Here’s the problem – while it’s true that the sacraments hold unique value and relevance, these “weird” practices are nothing more than empty ritual without the Gospel as their context.
And while there are elements of the Gospel that can certainly be described as inclusive, the Gospel is, by its very nature, GOOD NEWS because of its radical exclusivity.
The Gospel is GOOD NEWS because it reveals my inherent sinfulness – but there is a way to reconciliation with God. (Romans 3:23-24)
The Gospel is GOOD NEWS because it tells me I can’t accomplish my salvation – but Jesus did it for me. (Romans 8:3)
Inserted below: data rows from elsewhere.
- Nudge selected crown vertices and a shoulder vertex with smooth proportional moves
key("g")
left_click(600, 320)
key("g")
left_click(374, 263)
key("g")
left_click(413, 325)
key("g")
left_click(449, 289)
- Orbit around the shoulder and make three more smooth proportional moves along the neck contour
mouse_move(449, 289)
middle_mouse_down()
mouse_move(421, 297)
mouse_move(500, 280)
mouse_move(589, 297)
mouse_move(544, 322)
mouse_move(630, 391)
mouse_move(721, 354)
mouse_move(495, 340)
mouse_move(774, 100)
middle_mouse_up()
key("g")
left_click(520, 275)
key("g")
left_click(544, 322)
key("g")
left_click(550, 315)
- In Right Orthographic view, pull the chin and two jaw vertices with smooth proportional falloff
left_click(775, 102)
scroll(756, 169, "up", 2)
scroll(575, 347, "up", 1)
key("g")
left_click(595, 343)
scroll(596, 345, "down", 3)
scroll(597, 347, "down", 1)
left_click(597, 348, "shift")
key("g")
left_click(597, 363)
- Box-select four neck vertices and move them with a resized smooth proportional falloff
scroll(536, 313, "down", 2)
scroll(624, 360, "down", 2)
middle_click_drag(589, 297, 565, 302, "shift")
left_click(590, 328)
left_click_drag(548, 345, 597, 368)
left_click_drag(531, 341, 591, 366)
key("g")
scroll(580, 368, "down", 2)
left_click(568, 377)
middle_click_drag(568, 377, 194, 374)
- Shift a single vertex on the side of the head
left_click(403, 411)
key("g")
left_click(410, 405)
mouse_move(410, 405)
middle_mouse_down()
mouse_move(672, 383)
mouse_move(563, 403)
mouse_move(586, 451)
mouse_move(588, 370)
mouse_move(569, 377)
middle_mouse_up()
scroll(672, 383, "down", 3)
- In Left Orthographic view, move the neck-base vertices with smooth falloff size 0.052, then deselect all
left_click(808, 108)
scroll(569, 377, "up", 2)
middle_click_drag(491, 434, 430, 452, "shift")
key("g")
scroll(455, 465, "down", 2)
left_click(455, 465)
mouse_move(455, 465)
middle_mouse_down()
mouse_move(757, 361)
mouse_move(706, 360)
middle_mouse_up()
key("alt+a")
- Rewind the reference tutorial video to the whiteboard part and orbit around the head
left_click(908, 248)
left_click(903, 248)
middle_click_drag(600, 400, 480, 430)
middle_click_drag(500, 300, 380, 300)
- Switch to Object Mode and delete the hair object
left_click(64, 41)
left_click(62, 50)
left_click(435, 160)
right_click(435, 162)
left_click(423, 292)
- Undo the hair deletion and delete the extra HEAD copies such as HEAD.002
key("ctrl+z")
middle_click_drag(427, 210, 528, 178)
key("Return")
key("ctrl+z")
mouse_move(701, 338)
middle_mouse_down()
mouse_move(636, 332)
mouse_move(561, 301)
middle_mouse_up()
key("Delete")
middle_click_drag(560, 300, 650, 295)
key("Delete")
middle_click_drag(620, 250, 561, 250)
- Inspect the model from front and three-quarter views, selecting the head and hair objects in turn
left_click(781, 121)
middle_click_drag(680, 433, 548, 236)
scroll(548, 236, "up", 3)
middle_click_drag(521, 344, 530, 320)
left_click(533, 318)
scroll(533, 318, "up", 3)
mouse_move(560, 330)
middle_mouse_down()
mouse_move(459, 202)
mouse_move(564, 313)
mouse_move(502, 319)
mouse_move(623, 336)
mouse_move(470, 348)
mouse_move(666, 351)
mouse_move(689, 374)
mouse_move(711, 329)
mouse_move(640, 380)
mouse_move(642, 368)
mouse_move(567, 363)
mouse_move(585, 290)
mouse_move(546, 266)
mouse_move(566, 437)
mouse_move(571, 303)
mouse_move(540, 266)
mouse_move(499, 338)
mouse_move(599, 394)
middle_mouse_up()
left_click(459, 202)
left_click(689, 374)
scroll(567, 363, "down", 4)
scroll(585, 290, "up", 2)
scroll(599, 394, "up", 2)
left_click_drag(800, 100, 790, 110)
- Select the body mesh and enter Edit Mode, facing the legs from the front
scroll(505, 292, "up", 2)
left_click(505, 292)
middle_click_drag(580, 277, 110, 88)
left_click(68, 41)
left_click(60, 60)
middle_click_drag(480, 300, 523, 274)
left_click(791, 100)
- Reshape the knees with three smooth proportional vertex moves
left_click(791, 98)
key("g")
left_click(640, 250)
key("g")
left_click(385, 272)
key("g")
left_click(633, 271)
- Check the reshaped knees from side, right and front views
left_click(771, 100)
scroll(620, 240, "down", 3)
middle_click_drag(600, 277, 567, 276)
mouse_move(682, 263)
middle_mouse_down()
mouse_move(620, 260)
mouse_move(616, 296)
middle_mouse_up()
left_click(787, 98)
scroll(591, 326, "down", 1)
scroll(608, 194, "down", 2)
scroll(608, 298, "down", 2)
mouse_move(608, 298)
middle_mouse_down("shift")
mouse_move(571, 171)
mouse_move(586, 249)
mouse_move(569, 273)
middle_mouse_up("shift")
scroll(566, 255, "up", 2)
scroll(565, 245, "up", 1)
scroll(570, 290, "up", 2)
The Gospel is GOOD NEWS because it helps me realize I can’t remain where I am – but Jesus offers transformation and the promise of being made new. (2 Corinthians 5:17)
If the Gospel were not exclusive, then it would simply be incapable of providing any real hope – because if it’s not exclusive, then it’s superfluous. This is what always has, and always will, continue to compel people of all generations to follow Jesus. Jesus says “Come to me, all you who are weary and burdened, and I will give you rest” in the same breath that He says “no one knows the Father except the Son and those to whom the Son chooses to reveal him.” (Matthew 11:27-28)
So if we want to try to reach millennials, it’s true that “trying to be cool” is probably not going to prove effective. So yes, let’s fight for a faith that is authentic. Yes, may our churches seek to model real community and continue to celebrate the sacraments together in meaningful ways as we lovingly welcome and invite an unbelieving world into our midst. But simply aiming for a culture of “inclusivity” misses the mark by a wide margin and, depending on how you interpret the term (for those familiar with RHE’s writing, this means a very particular openness to some pretty heretical ideas), leads to a shallow and incomplete theology that ultimately offers no hope.
Want to reach millennials? Give them Jesus, in all of His exclusivity – clearly, lovingly, and patiently – and let the Gospel do its work.